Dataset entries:
______

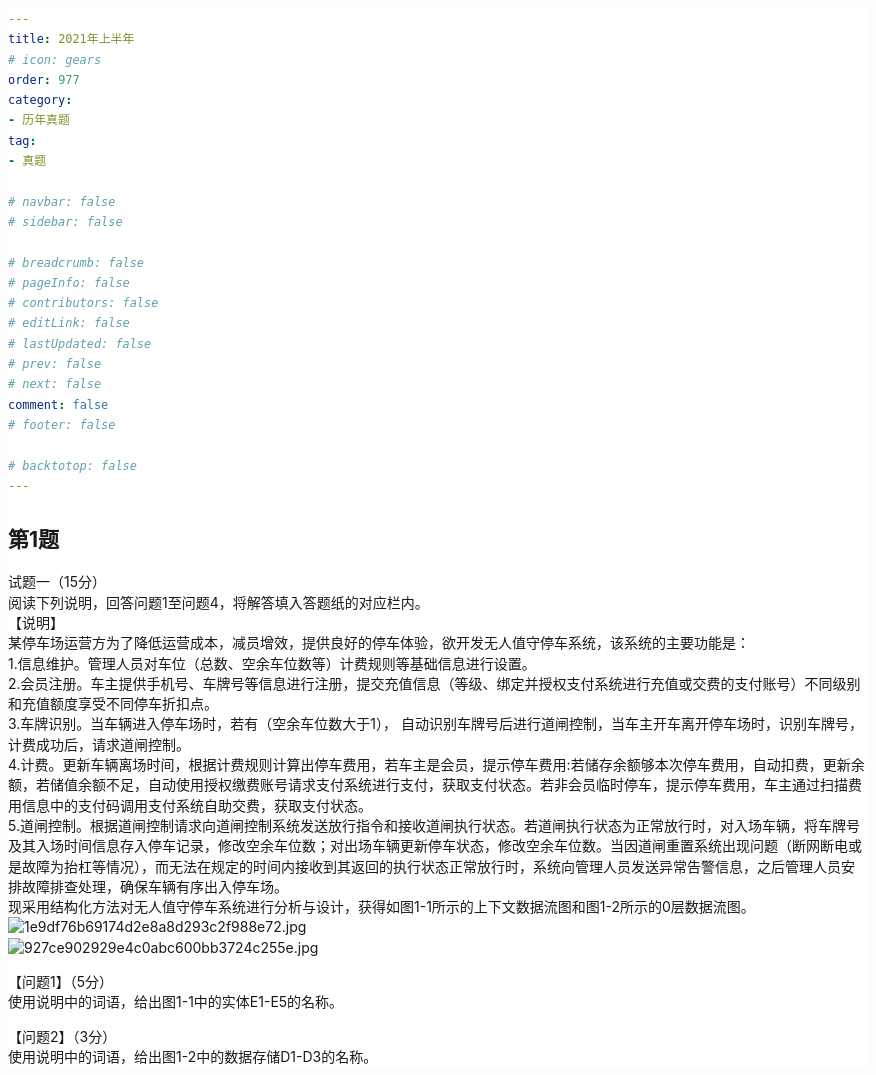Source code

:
 ```yaml
---  
title: 2021年上半年  
# icon: gears  
order: 977  
category:  
- 历年真题  
tag:  
- 真题  
  
# navbar: false  
# sidebar: false  
  
# breadcrumb: false  
# pageInfo: false  
# contributors: false  
# editLink: false  
# lastUpdated: false  
# prev: false  
# next: false  
comment: false  
# footer: false  
  
# backtotop: false  
---  
```

## 第1题 ##

试题一（15分）  
阅读下列说明，回答问题1至问题4，将解答填入答题纸的对应栏内。  
【说明】  
某停车场运营方为了降低运营成本，减员增效，提供良好的停车体验，欲开发无人值守停车系统，该系统的主要功能是：  
1.信息维护。管理人员对车位（总数、空余车位数等）计费规则等基础信息进行设置。  
2.会员注册。车主提供手机号、车牌号等信息进行注册，提交充值信息（等级、绑定并授权支付系统进行充值或交费的支付账号）不同级别和充值额度享受不同停车折扣点。  
3.车牌识别。当车辆进入停车场时，若有（空余车位数大于1）， 自动识别车牌号后进行道闸控制，当车主开车离开停车场时，识别车牌号，计费成功后，请求道闸控制。  
4.计费。更新车辆离场时间，根据计费规则计算出停车费用，若车主是会员，提示停车费用:若储存余额够本次停车费用，自动扣费，更新余额，若储值余额不足，自动使用授权缴费账号请求支付系统进行支付，获取支付状态。若非会员临时停车，提示停车费用，车主通过扫描费用信息中的支付码调用支付系统自助交费，获取支付状态。  
5.道闸控制。根据道闸控制请求向道闸控制系统发送放行指令和接收道闸执行状态。若道闸执行状态为正常放行时，对入场车辆，将车牌号及其入场时间信息存入停车记录，修改空余车位数；对出场车辆更新停车状态，修改空余车位数。当因道闸重置系统出现问题（断网断电或是故障为抬杠等情况），而无法在规定的时间内接收到其返回的执行状态正常放行时，系统向管理人员发送异常告警信息，之后管理人员安排故障排查处理，确保车辆有序出入停车场。  
现采用结构化方法对无人值守停车系统进行分析与设计，获得如图1-1所示的上下文数据流图和图1-2所示的0层数据流图。  
![1e9df76b69174d2e8a8d293c2f988e72.jpg][]  
![927ce902929e4c0abc600bb3724c255e.jpg][]  
  
【问题1】（5分）  
使用说明中的词语，给出图1-1中的实体E1-E5的名称。  
  
【问题2】（3分）  
使用说明中的词语，给出图1-2中的数据存储D1-D3的名称。  
  

[1e9df76b69174d2e8a8d293c2f988e72.jpg]: https://www.xkxxkx.cn/file/exam/software/软件设计师/案例/补充/1e9df76b69174d2e8a8d293c2f988e72.jpg
[927ce902929e4c0abc600bb3724c255e.jpg]: https://www.xkxxkx.cn/file/exam/software/软件设计师/案例/补充/927ce902929e4c0abc600bb3724c255e.jpg
[979feb04ba754c0b86960c88ddba4e14.jpg]: https://www.xkxxkx.cn/file/exam/software/软件设计师/案例/补充/979feb04ba754c0b86960c88ddba4e14.jpg
[a8f767d81e074f17a60966046df4913b.jpg]: https://www.xkxxkx.cn/file/exam/software/软件设计师/案例/补充/a8f767d81e074f17a60966046df4913b.jpg
[4a61b6de5e004d7390f021cd71425ea2.jpg]: https://www.xkxxkx.cn/file/exam/software/软件设计师/案例/补充/4a61b6de5e004d7390f021cd71425ea2.jpg
[a4e7161515164bcf926a5c4624e60013.jpg]: https://www.xkxxkx.cn/file/exam/software/软件设计师/案例/补充/a4e7161515164bcf926a5c4624e60013.jpg
[2d13351e576d47339ca5b75d68ede750.jpg]: https://www.xkxxkx.cn/file/exam/software/软件设计师/案例/补充/2d13351e576d47339ca5b75d68ede750.jpg
[6d99ecf41c4545b98447638a1608dc2a.jpg]: https://www.xkxxkx.cn/file/exam/software/软件设计师/案例/补充/6d99ecf41c4545b98447638a1608dc2a.jpg
[21_C_.png]: https://www.xkxxkx.cn//file/exam/software/软件设计师/案例/代码图/21上C++.png
[4a93ea554f9b4e0ea31f09ca4b61249c.jpg]: https://www.xkxxkx.cn/file/exam/software/软件设计师/案例/补充/4a93ea554f9b4e0ea31f09ca4b61249c.jpg
[f08b0484d087415f98daca1912c5999d.jpg]: https://www.xkxxkx.cn/file/exam/software/软件设计师/案例/补充/f08b0484d087415f98daca1912c5999d.jpg
[6a385c6642a04dd2b44590557e67fad4.jpg]: https://www.xkxxkx.cn/file/exam/software/软件设计师/案例/补充/6a385c6642a04dd2b44590557e67fad4.jpg
[7f364d0e818340168a826d0cf38ad925.jpg]: https://www.xkxxkx.cn/file/exam/software/软件设计师/案例/补充/7f364d0e818340168a826d0cf38ad925.jpg
[20585340e83742c3a94ae9ba21f123ef.jpg]: https://www.xkxxkx.cn/file/exam/software/软件设计师/案例/补充/20585340e83742c3a94ae9ba21f123ef.jpg
[f08a7dcd533a41eeab044fe6552dac6c.jpg]: https://www.xkxxkx.cn/file/exam/software/软件设计师/案例/补充/f08a7dcd533a41eeab044fe6552dac6c.jpg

______

For each line above that includes "使用说明中的词语", copy the line.

» **Finished exercise**:
使用说明中的词语，给出图1-1中的实体E1-E5的名称。  
使用说明中的词语，给出图1-2中的数据存储D1-D3的名称。  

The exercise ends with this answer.